- _RECORDS PROVIDED_:
BEGIN
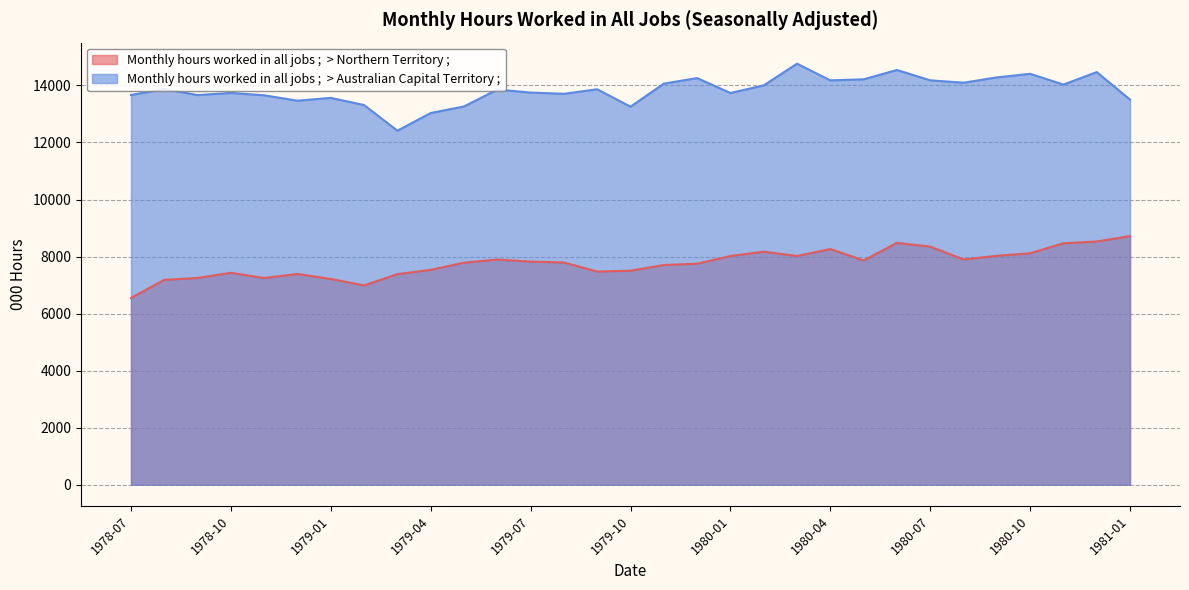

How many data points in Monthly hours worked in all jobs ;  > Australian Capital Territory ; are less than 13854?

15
END
BEGIN
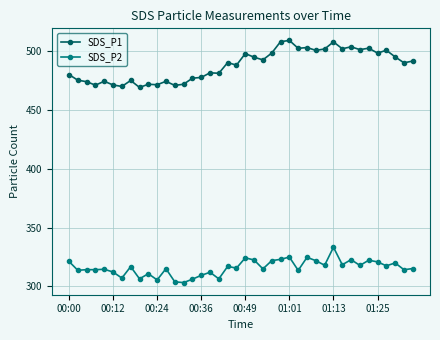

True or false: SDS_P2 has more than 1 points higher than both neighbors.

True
END
BEGIN
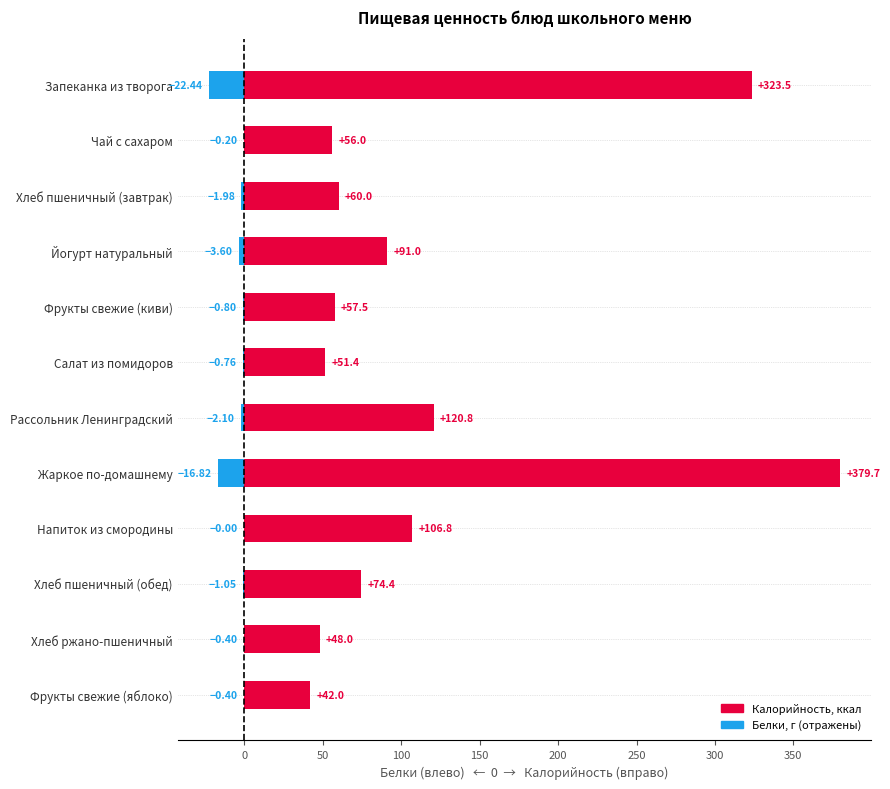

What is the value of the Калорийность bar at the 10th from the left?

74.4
END
- _THE PROBLEM_: Please tally the lines of the records above that contain the word "points", treating uppercase and lowercase as different. Reply with the number only.

- _TASK OUTPUT_: 2